From June 18-29, LMCC presents performances and events celebrating artistic and creative diversity in all its forms throughout Lower Manhattan. This year's festival encouraged the discovery of what arises when we all slow down.
Here are some highlights in the news!
"At the River To River Festival, the Art of Slowing Down"
The New York Times, June 26, 2019
One of the beauties of the River to River Festival is that anyone can witness it, or most of it, even without intending to. Many of the performances, presented by the Lower Manhattan Cultural Council free of charge, take place in outdoor public spaces — open to whoever might happen to be there.
"River To River dance festival — the dawn worked its miraculous transformations"
Financial Times, June 25, 2019
They moved meditatively without, however, prompting much reflection, which may be the point. Monson, who has long adapted the modes of animal and nature for her choreography, has recently aimed for movement that deflects attention from itself to what is “adjacent to the human — just at the edge of our comprehension”. Like this evanescent illumination of sky.
"Asking Artists, What Do You Need?"
The New York Times, June 18, 2019
...it matters who is in charge. “What they do and how they do it is completely dependent on their interests,” said Sarah Michelson , an acclaimed choreographer who, as an Extended Life artist ... “I appreciate the space I have in the deepest possible way,” Ms. Michelson said, “but what’s important about Lili is that she’s not afraid to ask hard questions about what artists provide New York City and what New York City provides artists ... I feel I can be in partnership with her,” she added. “That is so rare.”
"Yoko Ono’s Refugee Boat Sparks Renewed Conversation About Immigration"
Hyperallergic, June 26, 2019
“We’re all immigrants,” said Alena, a photo studio manager and an immigrant from Russia. Alena came to New York to pursue her master’s degree, then stayed, married, and had a child. “This city gave me life, and I gave it life back,” she said pointing at her son, who was doodling on the boat. Alena inscribed “I love you” in Russian on the floor."

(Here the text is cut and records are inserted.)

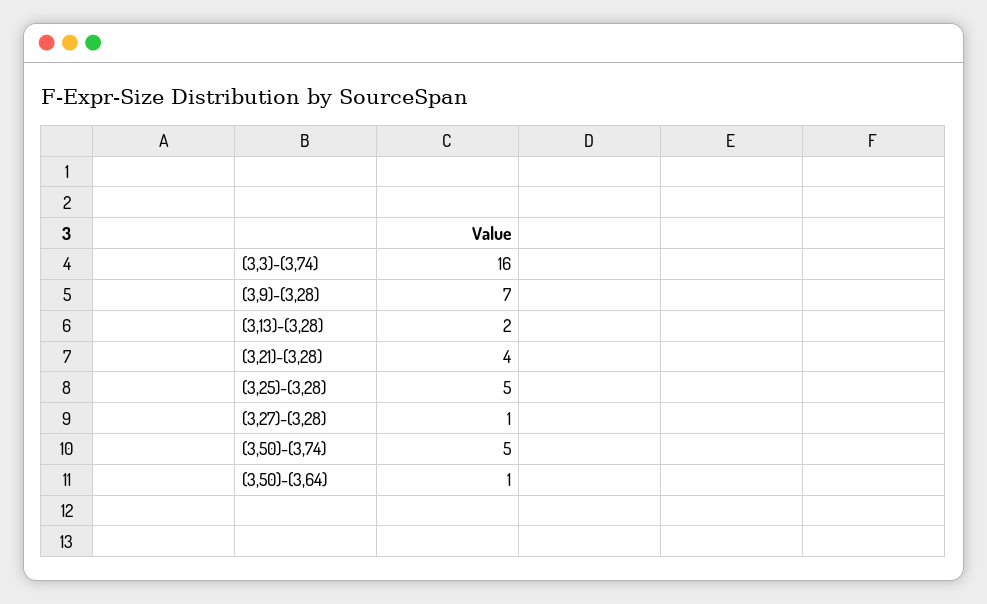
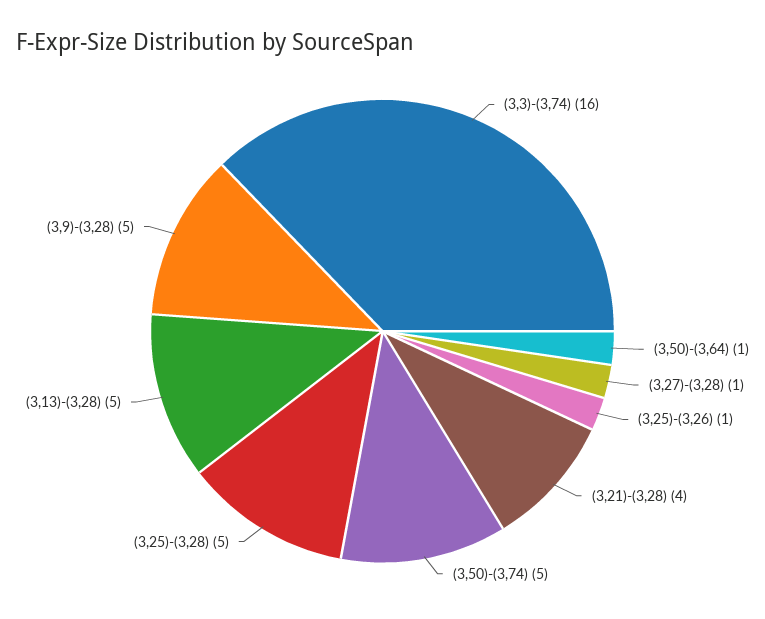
(3,9)-(3,28): 7 -> 5
(3,13)-(3,28): 2 -> 5
(3,25)-(3,26): none -> 1

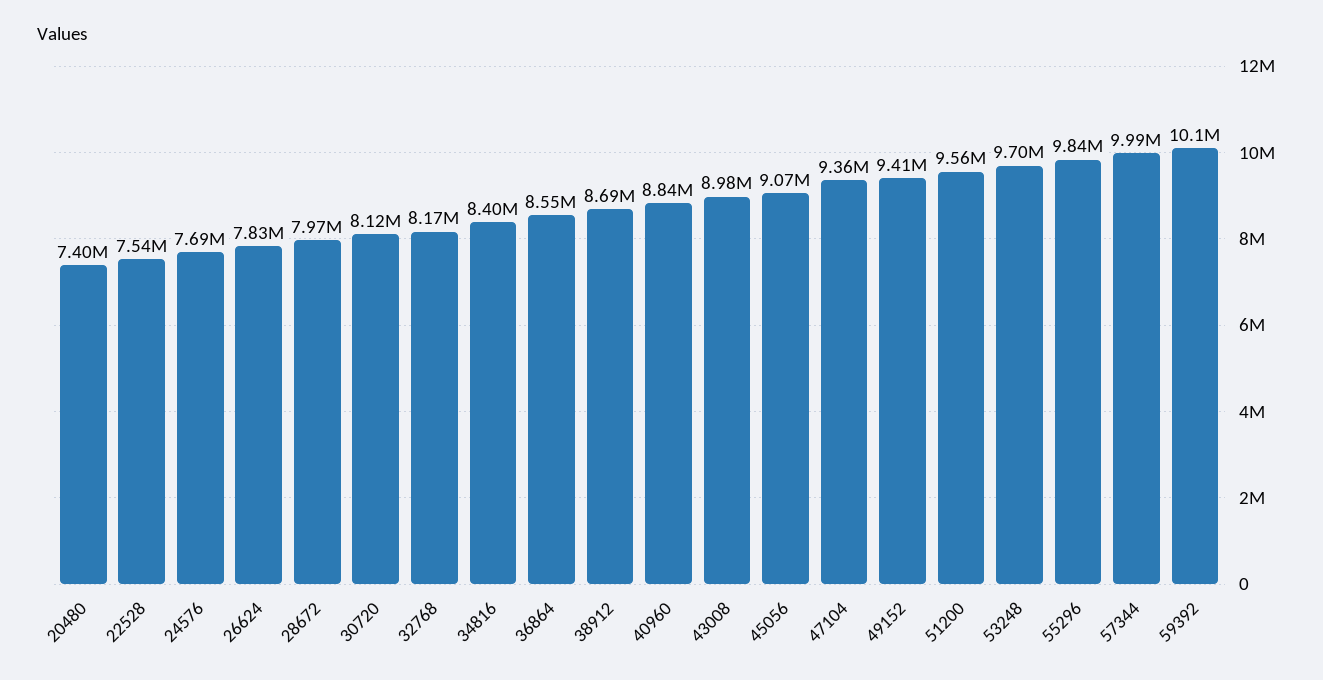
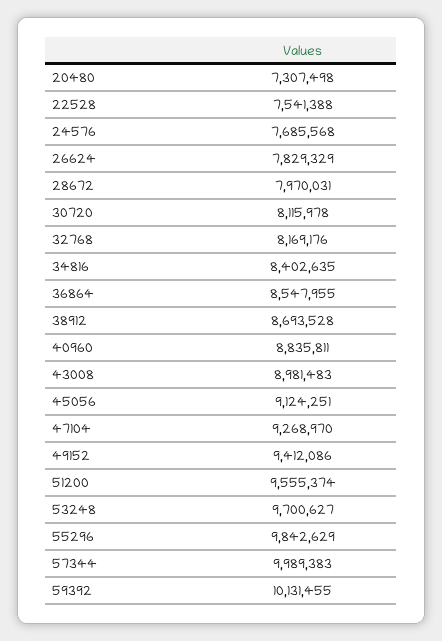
20480: 7400000 -> 7307498
45056: 9070000 -> 9124251
47104: 9360000 -> 9268970

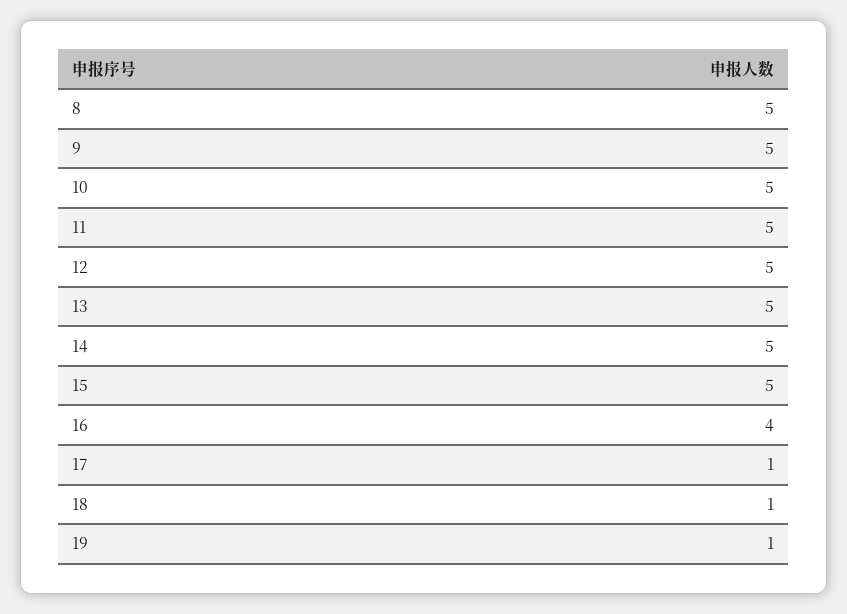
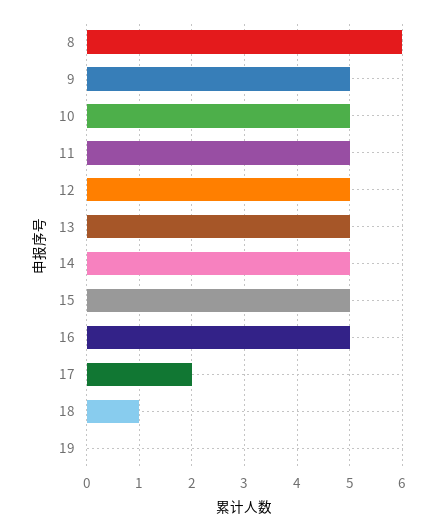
8: 5 -> 6
16: 4 -> 5
17: 1 -> 2
19: 1 -> 0

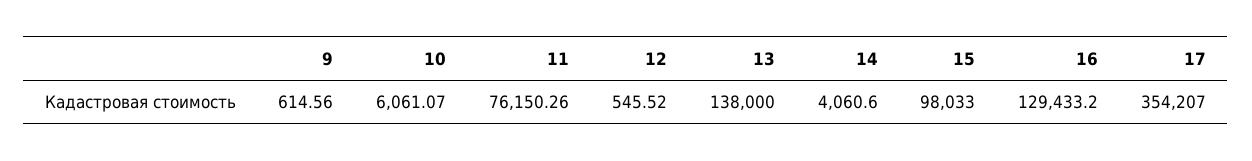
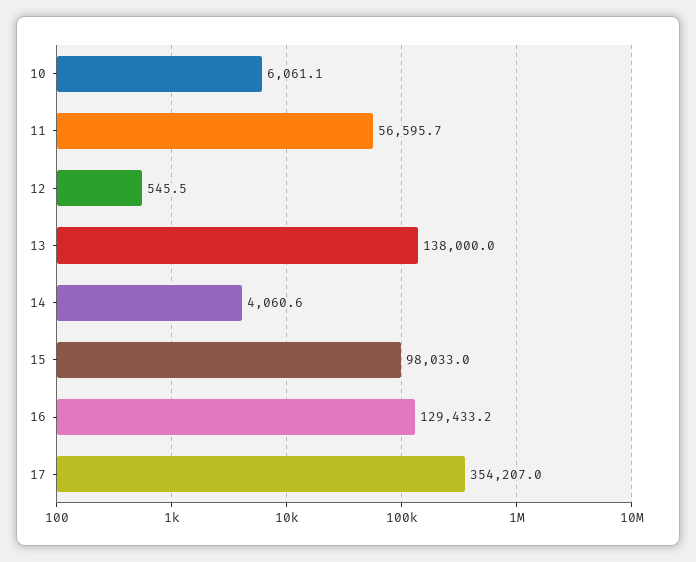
9: 614.56 -> none
11: 76150.26 -> 56595.7

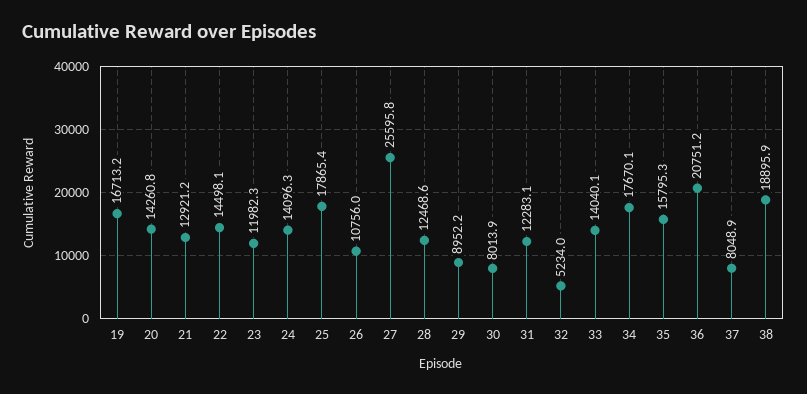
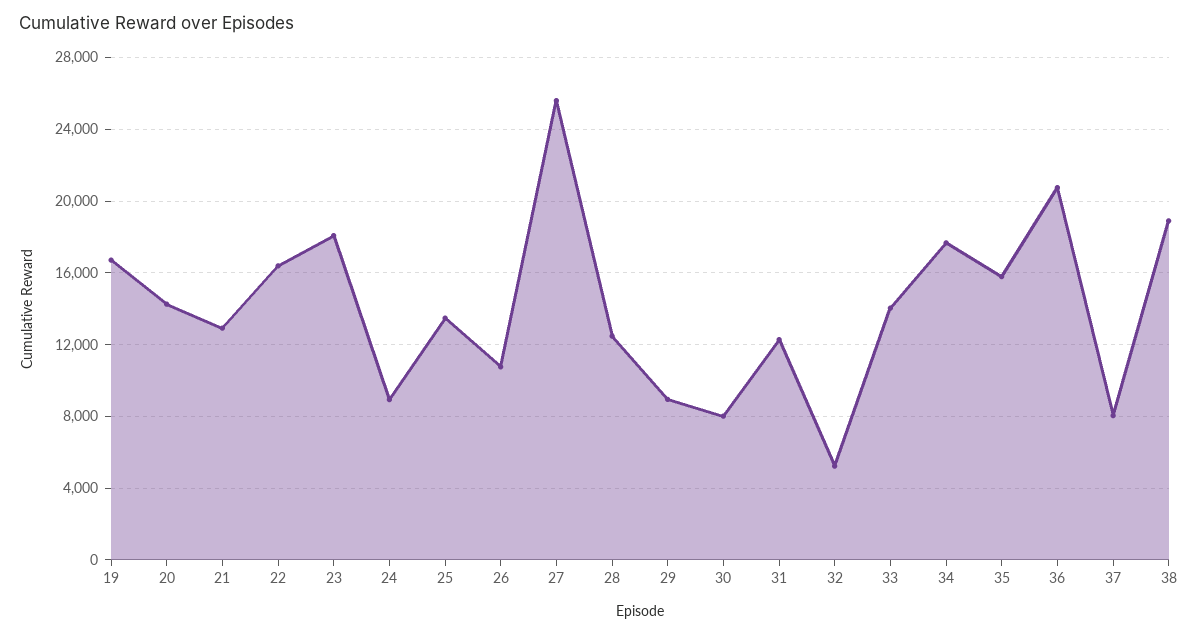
22: 14498.1 -> 16500
23: 11982.3 -> 18000
24: 14096.3 -> 9000
25: 17865.4 -> 13500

"Protect the persecuted: behind Yoko Ono's impactful refugee art project"
The Guardian, June 21, 2019
“I can’t wait to see The Reflection Project transform lower Manhattan with my artworks,” said Ono. “I hope they make busy New Yorkers stop rushing through their day to ‘Imagine Peace,’ ‘Remember Love’ and ‘Dream.’ ...
“Addendum from Yoko,” she writes at the end of the interview. “As I write to you, pigeons are flying over the park. We are sharing this world, and I like that.”